One of the continually promising and seldom delivering ideas in computer engineering is “grid computing”. The idea is to couple a bunch of machines together and use the slack computing time to have a truly massive computational resource. It’s always been promising, but never really works.
Distributed computing, where individual machines communicate in a safe internal environment with reliable communications, does work and is a routine tool in software development.
So what is the difference? and (more importantly) what can we do about it?
There are three basic differences between the grid environment and the distributed environment and they are probably responsible for the differences in usefulness.
- Authentication/security. In a distributed environment the individual machines trust each other. Either they are connected on a high-speed local network or they share a memory bus. There is a central issue of authentication/accounting and when the user logs into one part of the machine, he is authenticated for the whole system. In the grids the machines have to have some way of transferring authentication, and this is fraught with potential security holes. For example if one machine in the grid uses weak user authentication or a short out of date certification then it becomes a gateway for undesirable activity on the whole grid. Messages also can be packet sniffed revealing sensitive information and faked to subvert the computation.
- Computing Reliability. The grid is a heterogeneous mix of machines, and the grid user is typically the lowest priority guest on each machine. Since the grid user is a guest who may be preempted by any other user, it is difficult to assert a reliable time frame for the calculations. The heterogeneous nature of the grid means that the software has to be verified to work on several architectures and that silly issues like default word sizes do not interfere with the exchange of data. Additionally, individual machines will be turned off for maintenance (we’ll assume hardware failures are equally likely) on an arbitrary schedule that is not necessarily coordinated across the grid. What happens when a task is checkpointed, the control program spawns a new task (on some other resource), and then the task resumes and tries to re-integrate into the program?
- Communications Reliability. The worst case for communications in conventional distributed computing is a beowulf with consumer grade internet (say 100base T nowadays). Other than some weird contention issues if you try to use a broadcast algorithm (switches don’t magically expand channel capacity – they just pick who gets to talk), messages between processes simply work. Replacing that network with an arbitrary internet connection, that probably should be encrypted and certainly should be internally check-summed, reduces both the speed of communication and the reliability of it. It is hard enough to avoid deadlocks without having to worry about the message never arriving.
So what can we do about this?
- Algorithm changes. If you can’t have reliable communications or computing, then don’t use it. Many problems, most notably in simulations, are simply decomposable into individual smaller problems that can run independently and have the results merged. In many cases these multiple run algorithms can produce better results than an individual run. Think “task parallel”. Ideas like granular learning machines, Monte Carlo algorithms, and Markov chain models suggest themselves.

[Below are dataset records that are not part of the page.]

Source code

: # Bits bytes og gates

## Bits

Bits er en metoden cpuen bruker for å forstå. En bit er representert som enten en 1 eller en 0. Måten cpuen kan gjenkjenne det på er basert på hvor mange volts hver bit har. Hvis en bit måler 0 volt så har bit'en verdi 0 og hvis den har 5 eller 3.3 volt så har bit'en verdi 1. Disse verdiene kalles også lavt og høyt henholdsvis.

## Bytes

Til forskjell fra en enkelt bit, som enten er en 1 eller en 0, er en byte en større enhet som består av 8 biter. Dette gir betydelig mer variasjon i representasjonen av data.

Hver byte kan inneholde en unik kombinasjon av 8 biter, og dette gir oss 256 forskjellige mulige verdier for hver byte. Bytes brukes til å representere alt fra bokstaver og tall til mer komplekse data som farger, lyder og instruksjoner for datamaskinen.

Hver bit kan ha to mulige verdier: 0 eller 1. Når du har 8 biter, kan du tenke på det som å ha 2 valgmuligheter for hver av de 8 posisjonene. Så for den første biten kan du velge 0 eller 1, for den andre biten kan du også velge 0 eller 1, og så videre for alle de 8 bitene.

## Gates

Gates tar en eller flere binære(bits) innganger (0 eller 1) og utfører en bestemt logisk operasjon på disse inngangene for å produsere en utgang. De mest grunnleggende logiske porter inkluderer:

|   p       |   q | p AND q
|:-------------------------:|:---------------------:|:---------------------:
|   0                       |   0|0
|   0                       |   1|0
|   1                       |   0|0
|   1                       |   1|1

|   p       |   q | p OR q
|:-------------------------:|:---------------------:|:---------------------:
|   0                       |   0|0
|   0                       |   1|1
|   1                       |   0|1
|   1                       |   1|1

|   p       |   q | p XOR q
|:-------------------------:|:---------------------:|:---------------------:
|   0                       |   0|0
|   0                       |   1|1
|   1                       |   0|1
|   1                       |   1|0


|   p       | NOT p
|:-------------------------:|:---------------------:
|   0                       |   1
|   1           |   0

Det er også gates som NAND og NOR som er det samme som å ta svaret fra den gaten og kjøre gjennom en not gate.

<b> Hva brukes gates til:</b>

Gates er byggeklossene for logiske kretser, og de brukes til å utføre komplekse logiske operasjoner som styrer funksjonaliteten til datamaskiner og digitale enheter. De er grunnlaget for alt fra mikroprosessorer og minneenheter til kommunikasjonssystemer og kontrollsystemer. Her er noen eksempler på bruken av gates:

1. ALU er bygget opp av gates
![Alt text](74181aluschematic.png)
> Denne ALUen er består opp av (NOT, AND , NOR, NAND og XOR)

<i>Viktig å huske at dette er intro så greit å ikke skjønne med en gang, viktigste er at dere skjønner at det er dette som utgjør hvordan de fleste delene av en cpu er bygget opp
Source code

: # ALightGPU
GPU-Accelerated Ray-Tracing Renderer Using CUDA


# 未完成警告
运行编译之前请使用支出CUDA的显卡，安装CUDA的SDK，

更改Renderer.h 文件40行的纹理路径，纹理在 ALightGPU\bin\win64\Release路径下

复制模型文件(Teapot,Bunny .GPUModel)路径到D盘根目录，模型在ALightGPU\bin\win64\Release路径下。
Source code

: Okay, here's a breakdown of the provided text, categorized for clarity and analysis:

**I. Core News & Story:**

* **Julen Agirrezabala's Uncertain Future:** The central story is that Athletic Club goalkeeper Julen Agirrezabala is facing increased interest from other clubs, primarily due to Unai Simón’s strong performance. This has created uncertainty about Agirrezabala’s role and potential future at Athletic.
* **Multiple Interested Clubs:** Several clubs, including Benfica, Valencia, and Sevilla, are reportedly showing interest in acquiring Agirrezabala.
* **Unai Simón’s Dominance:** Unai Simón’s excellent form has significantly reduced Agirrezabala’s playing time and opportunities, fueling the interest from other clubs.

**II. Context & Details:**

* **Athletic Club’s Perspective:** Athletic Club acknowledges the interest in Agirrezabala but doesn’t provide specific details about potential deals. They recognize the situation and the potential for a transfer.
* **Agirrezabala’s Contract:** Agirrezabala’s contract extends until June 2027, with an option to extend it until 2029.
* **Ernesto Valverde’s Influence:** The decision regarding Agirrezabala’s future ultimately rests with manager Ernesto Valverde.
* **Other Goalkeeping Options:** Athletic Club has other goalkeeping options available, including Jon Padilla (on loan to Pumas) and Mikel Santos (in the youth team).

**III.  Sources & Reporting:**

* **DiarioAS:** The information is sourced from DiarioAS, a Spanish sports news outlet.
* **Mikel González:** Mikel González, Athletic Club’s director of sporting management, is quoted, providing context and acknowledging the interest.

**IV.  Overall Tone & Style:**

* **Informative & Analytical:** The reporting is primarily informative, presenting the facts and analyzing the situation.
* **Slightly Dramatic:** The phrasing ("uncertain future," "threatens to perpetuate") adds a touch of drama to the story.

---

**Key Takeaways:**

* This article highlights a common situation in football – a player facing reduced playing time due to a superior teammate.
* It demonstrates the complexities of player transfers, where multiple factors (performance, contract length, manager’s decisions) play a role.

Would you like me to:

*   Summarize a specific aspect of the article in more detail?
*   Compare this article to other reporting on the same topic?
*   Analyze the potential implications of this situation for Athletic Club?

- Language changes. Functional languages that are designed for concurrent programming (did anyone mention Erlang?) and that are designed to have no side effects (i.e. stateless functions) are highly adaptable to a grid environment. The function evaluations can be fired off over a pool of servers and if they don’t return in time, re-fired. Map reduce is “trivial” when written in the list comprehension primitives of a functional language. The variable latencies in communication and computation don’t really matter with a highly granular approach to software.